Liputan6.com, Jakarta Pemerintah Indonesia memenangkan perkara arbitrase di International Centre for Settlement of Investment Disputes (ICSID) atas gugatan senilai USD 1,31 miliar atau setara dengan Rp 13 triliun lebih dari Churchill Mining Plc dan Planet Mining Pty Ltd.
Churchill Mining Plc merupakan perusahaan tambang asal Inggris, sedangkan Planet Mining Pty Ltd adalah perusahaan asal Australia.

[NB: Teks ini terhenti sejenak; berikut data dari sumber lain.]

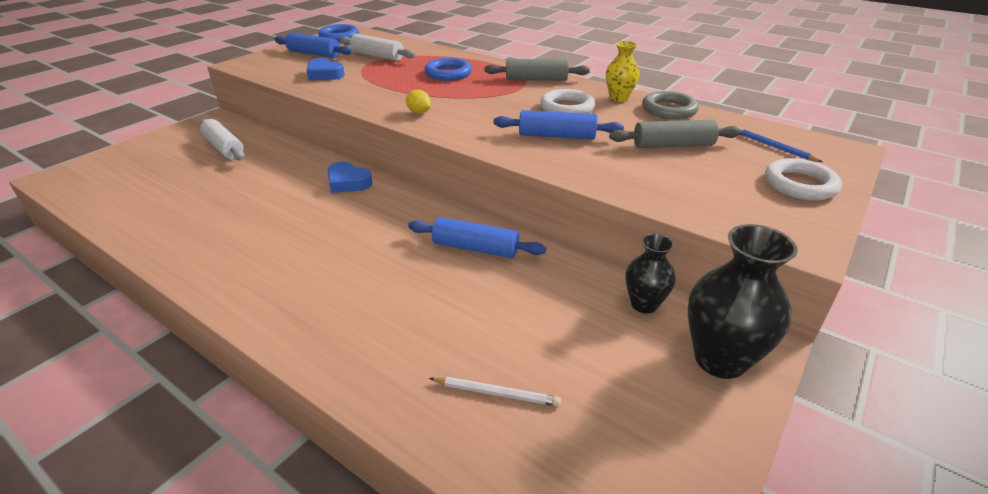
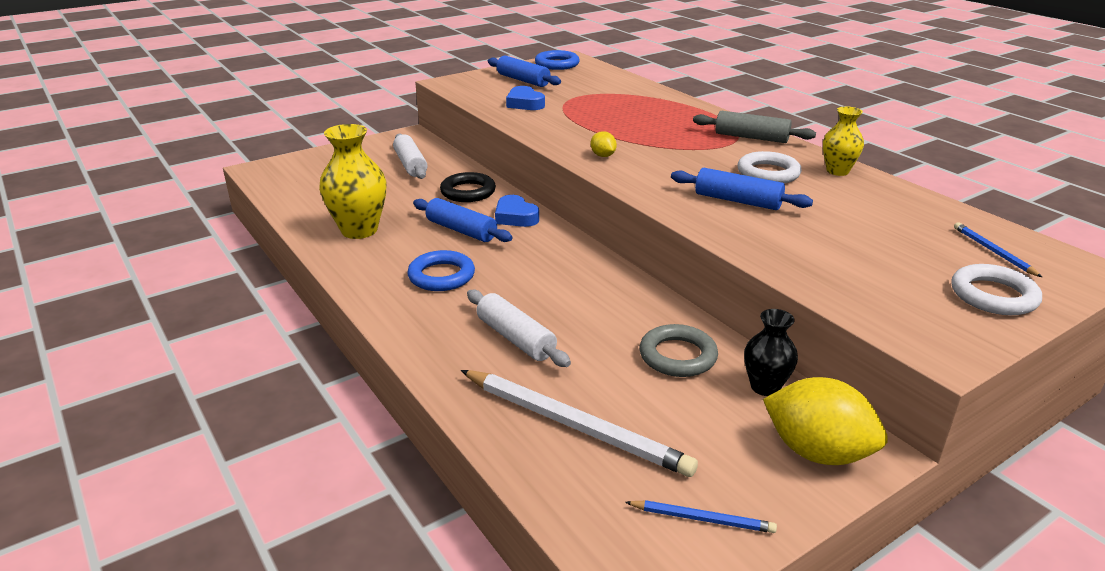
camera: 20 degrees right, 5 degrees down
(190, 224) = (359, 230): none -> yellow vase
(292, 165) = (468, 192): none -> black ring
(377, 56) = (588, 90): white rolling pin -> white rolling pin (515, 338)
(448, 73) = (655, 118): blue ring -> blue ring (441, 276)
(475, 248) = (615, 301): blue rolling pin -> blue rolling pin (461, 230)
(496, 393) = (575, 425): white pencil -> white pencil, size x2.09
(664, 466) = (702, 519): none -> blue pencil
(669, 110) = (890, 192): grey ring -> grey ring (677, 356)
(673, 145) = (867, 230): grey rolling pin -> none
(720, 359) = (817, 452): black vase -> yellow lemon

Kedua perusahaan ini sama-sama menggugat Pemerintah Indonesia di ICSID. Majelis Tribunal ICSID pada selasa (6/12) telah menerbitkan putusan yang dengan tegas menolak semua gugatan yang disampaikan oleh Churchill dan Planet .
Baca Juga
Direktur Otoritas Pusat dan Hukum Internasional Kementerian Hukum dan HAM, Cahyo Rahadian Muzhar mengatakan, Majelis Tribunal ICSID menolak gugatan Churchill dan Planet lantaran beberapa perizinan yang mereka miliki palsu atau dipalsukan. Perusahaan tersebut juga tidak pernah memperoleh otorisasi dari Pemerintah Daerah Kutai Timur, Provinsi Kalimantan Timur.
Advertisement
“Majelis Tribunal ICSID juga menjatuhkan putusan kepada Churchill dan Planet untuk membayar biaya perkara yang telah dikeluarkan Pemerintah RI sebesar USD 8,646,528 dan sejumlah biaya untuk administrasi ICSID sebesar USD 800,000,” ujar Cahyo, Rabu (7/12) dalam rilisnya.

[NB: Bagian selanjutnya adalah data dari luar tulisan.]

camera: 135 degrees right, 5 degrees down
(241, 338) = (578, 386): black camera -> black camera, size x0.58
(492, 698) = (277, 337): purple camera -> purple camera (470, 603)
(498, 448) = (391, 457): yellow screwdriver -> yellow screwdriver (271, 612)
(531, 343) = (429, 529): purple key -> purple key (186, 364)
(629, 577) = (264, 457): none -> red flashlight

Putusan Majelis Tribunal ICSID ini keluar setelah tujuh hari proses sidang pemeriksaan keabsahan dokumen (hearing on document authenticity). Dalam proses arbitrase ini, Pemerintah Indonesia diwakili oleh Menteri Hukum dan HAM selaku koordinator penerima kuasa khusus Presiden RI.

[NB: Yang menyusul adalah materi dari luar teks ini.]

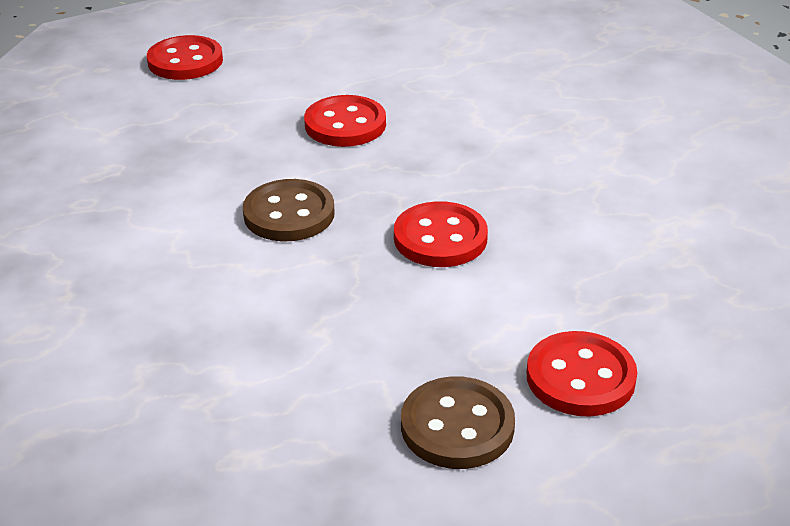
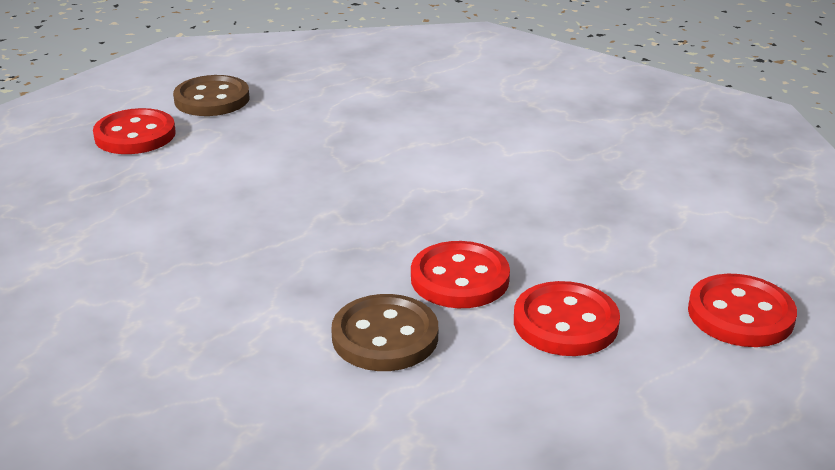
camera: 155 degrees right, 5 degrees down
(289, 214) = (430, 182): brown button -> brown button (385, 336)
(440, 238) = (282, 194): red button -> red button (565, 322)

Putusan Majelis Tribunal ICSID ini membuktikan dugaan kuat dan pembelaan panjang yang dilakukan oleh Pemerintah Indonesia dalam mempertahankan argumen dan posisinya untuk membuktikan bahwa izin pertambangan yang yang dimiliki Churchill dan Planet adalah palsu atau dipalsukan.
Hal ini juga memperkuat kebenaran tindakan Pemerintah Kutai Timur pada Tahun 2010 yang telah memutuskan pembatalan atas izin pertambangan kedua perusahaan tersebut sebagaimana dikuatkan oleh Putusan Pengadilan Tata Usaha Negara.